Task instructions
Every entry must be output exactly as it was written.

Given records
§

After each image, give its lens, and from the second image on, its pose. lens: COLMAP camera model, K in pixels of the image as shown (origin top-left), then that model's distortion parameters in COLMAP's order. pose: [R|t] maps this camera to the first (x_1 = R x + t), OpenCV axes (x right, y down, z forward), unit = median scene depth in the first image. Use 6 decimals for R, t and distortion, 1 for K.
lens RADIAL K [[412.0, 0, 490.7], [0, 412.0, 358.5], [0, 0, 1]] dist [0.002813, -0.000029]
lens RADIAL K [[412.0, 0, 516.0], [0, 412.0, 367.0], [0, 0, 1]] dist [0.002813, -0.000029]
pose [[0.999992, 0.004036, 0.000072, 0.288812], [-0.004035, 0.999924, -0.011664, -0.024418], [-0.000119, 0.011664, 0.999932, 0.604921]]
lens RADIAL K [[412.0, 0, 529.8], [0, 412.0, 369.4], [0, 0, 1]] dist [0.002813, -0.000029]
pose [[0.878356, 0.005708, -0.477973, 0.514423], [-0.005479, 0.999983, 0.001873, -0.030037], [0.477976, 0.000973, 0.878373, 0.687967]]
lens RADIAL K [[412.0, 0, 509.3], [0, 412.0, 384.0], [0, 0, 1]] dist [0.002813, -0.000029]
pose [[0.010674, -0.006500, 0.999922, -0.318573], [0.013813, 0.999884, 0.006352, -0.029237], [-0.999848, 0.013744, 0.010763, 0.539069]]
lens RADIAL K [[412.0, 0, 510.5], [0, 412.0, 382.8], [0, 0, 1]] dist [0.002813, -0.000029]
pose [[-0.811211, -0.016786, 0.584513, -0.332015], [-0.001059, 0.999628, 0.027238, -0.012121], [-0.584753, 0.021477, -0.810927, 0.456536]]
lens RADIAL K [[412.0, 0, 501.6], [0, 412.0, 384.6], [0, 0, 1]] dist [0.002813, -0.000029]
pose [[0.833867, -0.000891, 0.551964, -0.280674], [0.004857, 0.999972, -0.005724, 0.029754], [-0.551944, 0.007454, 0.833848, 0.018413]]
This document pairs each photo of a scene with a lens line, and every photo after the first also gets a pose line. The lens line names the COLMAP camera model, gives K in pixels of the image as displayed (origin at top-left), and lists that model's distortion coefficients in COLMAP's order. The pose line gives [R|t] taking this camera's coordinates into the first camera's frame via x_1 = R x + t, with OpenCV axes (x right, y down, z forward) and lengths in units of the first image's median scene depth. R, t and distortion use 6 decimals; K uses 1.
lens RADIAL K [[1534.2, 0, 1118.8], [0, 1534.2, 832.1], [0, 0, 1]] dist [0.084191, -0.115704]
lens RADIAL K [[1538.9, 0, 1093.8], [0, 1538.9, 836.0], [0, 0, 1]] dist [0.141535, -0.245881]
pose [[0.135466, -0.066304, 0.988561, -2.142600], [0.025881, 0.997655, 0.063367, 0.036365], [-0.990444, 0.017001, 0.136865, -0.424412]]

§

Answer to this problem
After each image, give its lens, and from the second image on, its pose. lens: COLMAP camera model, K in pixels of the image as shown (origin top-left), then that model's distortion parameters in COLMAP's order. pose: [R|t] maps this camera to the first (x_1 = R x + t), OpenCV axes (x right, y down, z forward), unit = median scene depth in the first image. Use 6 decimals for R, t and distortion, 1 for K.
lens RADIAL K [[412.0, 0, 490.7], [0, 412.0, 358.5], [0, 0, 1]] dist [0.002813, -0.000029]
lens RADIAL K [[412.0, 0, 516.0], [0, 412.0, 367.0], [0, 0, 1]] dist [0.002813, -0.000029]
pose [[0.999992, 0.004036, 0.000072, 0.288812], [-0.004035, 0.999924, -0.011664, -0.024418], [-0.000119, 0.011664, 0.999932, 0.604921]]
lens RADIAL K [[412.0, 0, 529.8], [0, 412.0, 369.4], [0, 0, 1]] dist [0.002813, -0.000029]
pose [[0.878356, 0.005708, -0.477973, 0.514423], [-0.005479, 0.999983, 0.001873, -0.030037], [0.477976, 0.000973, 0.878373, 0.687967]]
lens RADIAL K [[412.0, 0, 509.3], [0, 412.0, 384.0], [0, 0, 1]] dist [0.002813, -0.000029]
pose [[0.010674, -0.006500, 0.999922, -0.318573], [0.013813, 0.999884, 0.006352, -0.029237], [-0.999848, 0.013744, 0.010763, 0.539069]]
lens RADIAL K [[412.0, 0, 510.5], [0, 412.0, 382.8], [0, 0, 1]] dist [0.002813, -0.000029]
pose [[-0.811211, -0.016786, 0.584513, -0.332015], [-0.001059, 0.999628, 0.027238, -0.012121], [-0.584753, 0.021477, -0.810927, 0.456536]]
lens RADIAL K [[412.0, 0, 501.6], [0, 412.0, 384.6], [0, 0, 1]] dist [0.002813, -0.000029]
pose [[0.833867, -0.000891, 0.551964, -0.280674], [0.004857, 0.999972, -0.005724, 0.029754], [-0.551944, 0.007454, 0.833848, 0.018413]]
This document pairs each photo of a scene with a lens line, and every photo after the first also gets a pose line. The lens line names the COLMAP camera model, gives K in pixels of the image as displayed (origin at top-left), and lists that model's distortion coefficients in COLMAP's order. The pose line gives [R|t] taking this camera's coordinates into the first camera's frame via x_1 = R x + t, with OpenCV axes (x right, y down, z forward) and lengths in units of the first image's median scene depth. R, t and distortion use 6 decimals; K uses 1.
lens RADIAL K [[1534.2, 0, 1118.8], [0, 1534.2, 832.1], [0, 0, 1]] dist [0.084191, -0.115704]
lens RADIAL K [[1538.9, 0, 1093.8], [0, 1538.9, 836.0], [0, 0, 1]] dist [0.141535, -0.245881]
pose [[0.135466, -0.066304, 0.988561, -2.142600], [0.025881, 0.997655, 0.063367, 0.036365], [-0.990444, 0.017001, 0.136865, -0.424412]]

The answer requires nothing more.